### DATA SUPPLIED
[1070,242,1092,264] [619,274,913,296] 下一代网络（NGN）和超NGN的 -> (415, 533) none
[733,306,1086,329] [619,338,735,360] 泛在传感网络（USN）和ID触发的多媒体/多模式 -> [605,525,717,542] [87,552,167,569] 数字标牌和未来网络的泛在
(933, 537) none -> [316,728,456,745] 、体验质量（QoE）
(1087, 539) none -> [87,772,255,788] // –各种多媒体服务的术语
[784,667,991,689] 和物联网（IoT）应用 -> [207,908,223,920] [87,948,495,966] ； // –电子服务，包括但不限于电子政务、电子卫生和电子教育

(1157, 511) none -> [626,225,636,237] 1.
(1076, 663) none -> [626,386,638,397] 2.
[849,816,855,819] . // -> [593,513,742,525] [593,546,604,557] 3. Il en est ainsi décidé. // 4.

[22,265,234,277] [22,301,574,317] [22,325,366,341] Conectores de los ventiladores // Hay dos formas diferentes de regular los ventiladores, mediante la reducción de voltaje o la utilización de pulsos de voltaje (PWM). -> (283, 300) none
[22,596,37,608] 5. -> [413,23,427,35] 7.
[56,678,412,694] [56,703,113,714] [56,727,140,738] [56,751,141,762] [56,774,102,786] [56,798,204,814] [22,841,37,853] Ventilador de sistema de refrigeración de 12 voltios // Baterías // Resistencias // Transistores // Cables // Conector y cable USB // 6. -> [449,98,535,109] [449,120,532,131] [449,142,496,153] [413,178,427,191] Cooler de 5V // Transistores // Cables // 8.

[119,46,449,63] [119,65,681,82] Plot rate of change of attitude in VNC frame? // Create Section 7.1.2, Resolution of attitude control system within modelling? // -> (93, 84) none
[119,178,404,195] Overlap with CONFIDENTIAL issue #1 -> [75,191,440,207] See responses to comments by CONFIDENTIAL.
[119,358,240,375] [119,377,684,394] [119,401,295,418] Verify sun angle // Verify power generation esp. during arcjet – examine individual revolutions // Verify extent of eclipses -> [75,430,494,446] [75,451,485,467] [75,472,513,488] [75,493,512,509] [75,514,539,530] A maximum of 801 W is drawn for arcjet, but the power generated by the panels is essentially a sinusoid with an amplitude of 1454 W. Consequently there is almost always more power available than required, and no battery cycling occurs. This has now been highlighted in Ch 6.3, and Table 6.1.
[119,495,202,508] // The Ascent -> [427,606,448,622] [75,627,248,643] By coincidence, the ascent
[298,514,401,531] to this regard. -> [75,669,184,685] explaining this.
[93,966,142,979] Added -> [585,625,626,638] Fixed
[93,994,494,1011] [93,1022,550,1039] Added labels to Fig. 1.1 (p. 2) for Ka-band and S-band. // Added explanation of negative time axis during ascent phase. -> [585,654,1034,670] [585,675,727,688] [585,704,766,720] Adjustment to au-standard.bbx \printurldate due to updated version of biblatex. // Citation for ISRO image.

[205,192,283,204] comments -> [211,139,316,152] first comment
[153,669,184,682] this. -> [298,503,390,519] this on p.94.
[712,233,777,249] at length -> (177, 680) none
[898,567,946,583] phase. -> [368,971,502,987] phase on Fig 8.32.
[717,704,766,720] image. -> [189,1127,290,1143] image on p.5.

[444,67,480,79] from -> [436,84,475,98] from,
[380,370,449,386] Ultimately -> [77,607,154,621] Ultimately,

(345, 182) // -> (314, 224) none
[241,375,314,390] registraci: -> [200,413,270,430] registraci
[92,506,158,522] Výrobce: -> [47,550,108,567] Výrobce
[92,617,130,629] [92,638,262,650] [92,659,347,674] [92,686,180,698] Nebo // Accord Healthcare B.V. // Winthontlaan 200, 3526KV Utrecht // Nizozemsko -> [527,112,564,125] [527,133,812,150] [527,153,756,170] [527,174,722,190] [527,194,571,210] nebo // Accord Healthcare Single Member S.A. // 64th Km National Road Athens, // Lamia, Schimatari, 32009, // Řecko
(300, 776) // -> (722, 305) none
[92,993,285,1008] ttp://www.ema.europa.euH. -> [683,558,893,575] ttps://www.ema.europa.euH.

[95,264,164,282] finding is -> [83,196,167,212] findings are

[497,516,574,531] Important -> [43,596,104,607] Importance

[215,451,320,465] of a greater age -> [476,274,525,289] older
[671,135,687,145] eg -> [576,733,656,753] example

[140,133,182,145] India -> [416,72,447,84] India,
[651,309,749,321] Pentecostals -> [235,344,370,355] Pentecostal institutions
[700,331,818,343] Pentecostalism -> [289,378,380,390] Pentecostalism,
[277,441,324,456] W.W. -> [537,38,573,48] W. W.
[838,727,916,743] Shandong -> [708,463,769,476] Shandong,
######
* _INSTRUCTION_
Repeat the entries above verbatim, but only from the line that has "[784,667,991,689] 和物联网（IoT）应用 ->" down to the line that has "[849,816,855,819] . //", inclusive.

* _SOLUTION TO THIS PROBLEM_
[784,667,991,689] 和物联网（IoT）应用 -> [207,908,223,920] [87,948,495,966] ； // –电子服务，包括但不限于电子政务、电子卫生和电子教育

(1157, 511) none -> [626,225,636,237] 1.
(1076, 663) none -> [626,386,638,397] 2.
[849,816,855,819] . // -> [593,513,742,525] [593,546,604,557] 3. Il en est ainsi décidé. // 4.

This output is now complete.